By 2020 hundreds of earth sized exoplanets should be discovered and many will have basic atmosphere elements detected

Currently there are 3486 confirmed exoplanets (mainly from the Kepler Space telescope survey) and there are 4496 exoplanet candidates and 581 multiplanet systems. We are within about 11 months of the launch of the TESS space telescope. The Transiting Exoplanet Survey Satellite (TESS) will discover thousands of exoplanets in orbit around the brightest stars in the sky. In a two-year survey of the solar neighborhood, TESS will monitor more than 200,000 stars for temporary drops in brightness caused by planetary transits. This first-ever spaceborne all-sky transit survey will identify planets ranging from Earth-sized to gas giants, around a wide range of stellar types and orbital distances.

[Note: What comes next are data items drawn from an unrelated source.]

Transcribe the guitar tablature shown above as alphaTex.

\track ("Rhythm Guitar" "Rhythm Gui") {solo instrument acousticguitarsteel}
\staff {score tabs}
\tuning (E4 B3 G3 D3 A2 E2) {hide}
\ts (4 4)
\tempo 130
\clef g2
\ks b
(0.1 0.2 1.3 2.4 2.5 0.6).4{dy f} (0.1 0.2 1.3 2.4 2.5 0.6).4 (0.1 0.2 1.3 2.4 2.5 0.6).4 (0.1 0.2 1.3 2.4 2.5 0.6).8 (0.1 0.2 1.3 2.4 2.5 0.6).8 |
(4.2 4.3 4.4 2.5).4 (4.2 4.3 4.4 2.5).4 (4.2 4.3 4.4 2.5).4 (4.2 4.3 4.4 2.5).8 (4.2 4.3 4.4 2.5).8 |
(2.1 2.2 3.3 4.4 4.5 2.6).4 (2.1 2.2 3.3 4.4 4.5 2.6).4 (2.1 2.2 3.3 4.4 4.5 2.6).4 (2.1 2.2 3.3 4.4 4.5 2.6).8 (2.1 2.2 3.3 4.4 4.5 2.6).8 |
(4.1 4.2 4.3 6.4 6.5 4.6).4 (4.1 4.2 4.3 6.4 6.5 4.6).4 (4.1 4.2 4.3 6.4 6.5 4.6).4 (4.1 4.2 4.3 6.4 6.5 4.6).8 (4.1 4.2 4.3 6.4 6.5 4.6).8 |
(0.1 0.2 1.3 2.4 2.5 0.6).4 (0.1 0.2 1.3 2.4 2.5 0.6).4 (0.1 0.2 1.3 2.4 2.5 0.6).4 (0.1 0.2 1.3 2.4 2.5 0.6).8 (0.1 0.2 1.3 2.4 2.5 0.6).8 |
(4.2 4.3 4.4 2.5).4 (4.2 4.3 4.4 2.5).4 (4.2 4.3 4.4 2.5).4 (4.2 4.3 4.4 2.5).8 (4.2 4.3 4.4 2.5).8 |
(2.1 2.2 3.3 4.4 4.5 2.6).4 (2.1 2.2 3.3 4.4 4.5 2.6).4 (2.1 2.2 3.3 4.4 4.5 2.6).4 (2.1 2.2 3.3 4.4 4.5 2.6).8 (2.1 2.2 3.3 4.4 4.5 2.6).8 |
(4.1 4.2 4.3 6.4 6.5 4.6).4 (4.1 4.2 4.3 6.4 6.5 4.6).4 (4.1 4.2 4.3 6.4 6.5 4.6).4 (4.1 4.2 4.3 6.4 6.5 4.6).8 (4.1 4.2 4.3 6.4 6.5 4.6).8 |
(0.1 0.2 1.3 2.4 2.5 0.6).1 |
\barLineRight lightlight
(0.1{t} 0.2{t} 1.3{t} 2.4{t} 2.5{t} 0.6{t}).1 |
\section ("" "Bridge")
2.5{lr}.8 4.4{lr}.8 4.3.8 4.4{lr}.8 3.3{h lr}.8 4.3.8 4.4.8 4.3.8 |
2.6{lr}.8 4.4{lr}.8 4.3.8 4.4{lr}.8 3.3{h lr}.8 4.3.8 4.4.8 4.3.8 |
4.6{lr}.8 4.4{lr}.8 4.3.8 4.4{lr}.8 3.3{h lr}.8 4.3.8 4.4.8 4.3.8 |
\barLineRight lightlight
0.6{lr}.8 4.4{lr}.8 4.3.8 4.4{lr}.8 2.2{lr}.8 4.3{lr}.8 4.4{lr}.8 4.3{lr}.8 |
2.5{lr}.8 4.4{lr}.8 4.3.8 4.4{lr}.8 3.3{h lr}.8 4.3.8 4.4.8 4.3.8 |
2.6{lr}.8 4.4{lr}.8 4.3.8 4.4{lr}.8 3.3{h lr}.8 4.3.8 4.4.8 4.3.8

Astronomers have discovered only a few exoplanets that are anywhere close to the Earth in size and composition. Your team has estimated that TESS could detect as many as 2,700 planets, including several hundred Earth-size planets.

There are a number of things that TESS will be able to do to exploit this treasure trove of Earth-size planets that we envision. First, TESS will be able to detect very subtle changes in the intensity of a star’s light as an Earth-sized planet passes in front of the star. These changes in light intensity will be incredibly small. Just to give you an idea of how small these effects are: the Earth passing in front of the sun, viewed from outside the solar system, would cause a drop in the light of the sun of about 85 parts in a million. TESS is being designed to detect a drop in light intensity that is even smaller – in the range of approximately 40 parts per million.

The other thing that TESS will do is that it will be particularly sensitive to stars that are smaller and cooler than the sun. The sun is a typical star, but in some sense it’s not quite average. The sun is a little bit warmer and larger than many stars in the galaxy. Most stars are significantly smaller than the Sun, typically with radii only half to two thirds that of the sun. These are called M stars, and it turns out that they are 2 to 3 times as abundant as solar-type stars. Because these M stars are cooler, they emit a lot of light in the near infrared part of the spectrum.

TESS will be to scout the sky for extrasolar planets that will be the best targets for detailed study in the future. And it will do that by searching the entire sky and by concentrating on the brightest stars. TESS’s search area will be about 400 times greater than the area Kepler is covering, and it will be able to seek out targets that are optimally placed for follow-up and also optimally bright for focused follow-up using optical and infrared telescopes, especially those that are being developed to do detailed spectroscopy and those optimized for long-term monitoring. The importance of finding the very best targets, for which the results will be most conclusive, is going to be extremely important because the follow-up observations are difficult and require a lot of telescope time.

The James Webb telescope should also launch in 2018 and will be able to followup and detect what is the basic composition of the atmosphere of many of the exoplanets found by TESS.